[Task to carry out]:
Pick out all lines of the entries that include the word "netwerk" and copy them.

Extracted page text data
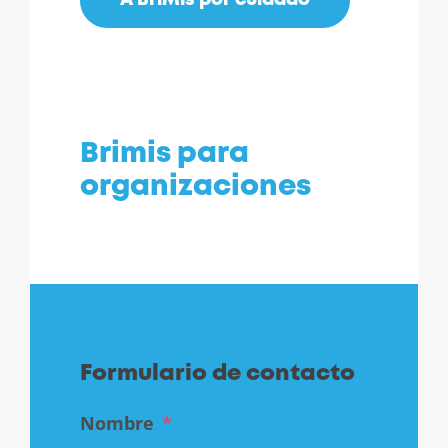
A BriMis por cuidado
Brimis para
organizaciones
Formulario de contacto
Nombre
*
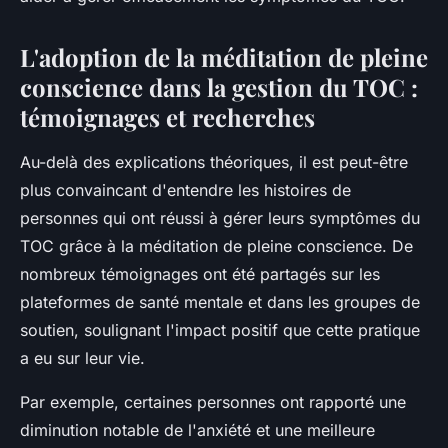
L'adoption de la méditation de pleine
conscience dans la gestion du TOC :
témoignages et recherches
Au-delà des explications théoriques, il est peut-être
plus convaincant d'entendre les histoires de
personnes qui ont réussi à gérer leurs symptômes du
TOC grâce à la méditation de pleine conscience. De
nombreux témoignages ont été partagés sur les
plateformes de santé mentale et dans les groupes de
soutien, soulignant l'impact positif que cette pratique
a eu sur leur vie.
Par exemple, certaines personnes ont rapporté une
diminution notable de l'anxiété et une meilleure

--

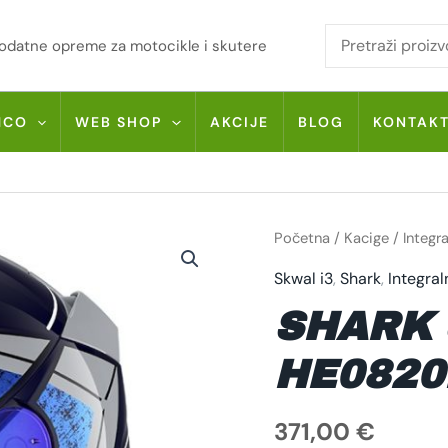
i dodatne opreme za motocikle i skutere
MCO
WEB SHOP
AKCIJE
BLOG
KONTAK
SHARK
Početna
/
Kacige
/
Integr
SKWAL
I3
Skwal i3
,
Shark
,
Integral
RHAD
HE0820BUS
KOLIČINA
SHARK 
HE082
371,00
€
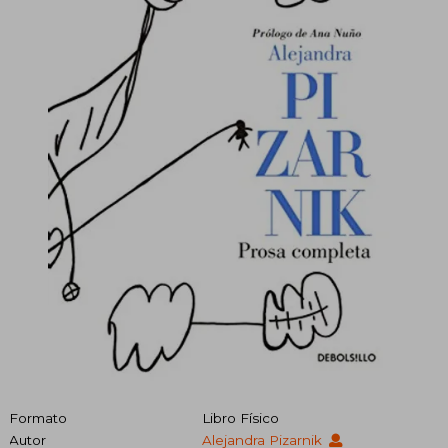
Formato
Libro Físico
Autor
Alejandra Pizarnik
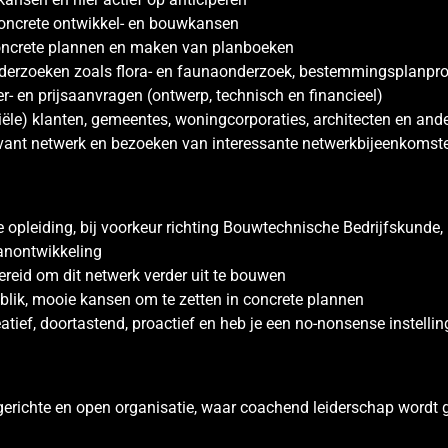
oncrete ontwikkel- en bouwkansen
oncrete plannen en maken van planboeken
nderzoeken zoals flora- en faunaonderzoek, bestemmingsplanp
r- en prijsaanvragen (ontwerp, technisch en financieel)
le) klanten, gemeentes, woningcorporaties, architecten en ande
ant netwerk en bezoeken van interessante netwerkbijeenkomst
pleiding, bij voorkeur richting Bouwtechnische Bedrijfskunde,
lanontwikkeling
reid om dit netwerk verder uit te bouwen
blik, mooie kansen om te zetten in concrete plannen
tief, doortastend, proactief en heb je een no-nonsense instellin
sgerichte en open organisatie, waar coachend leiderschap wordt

[Task response]:
ant netwerk en bezoeken van interessante netwerkbijeenkomst
reid om dit netwerk verder uit te bouwen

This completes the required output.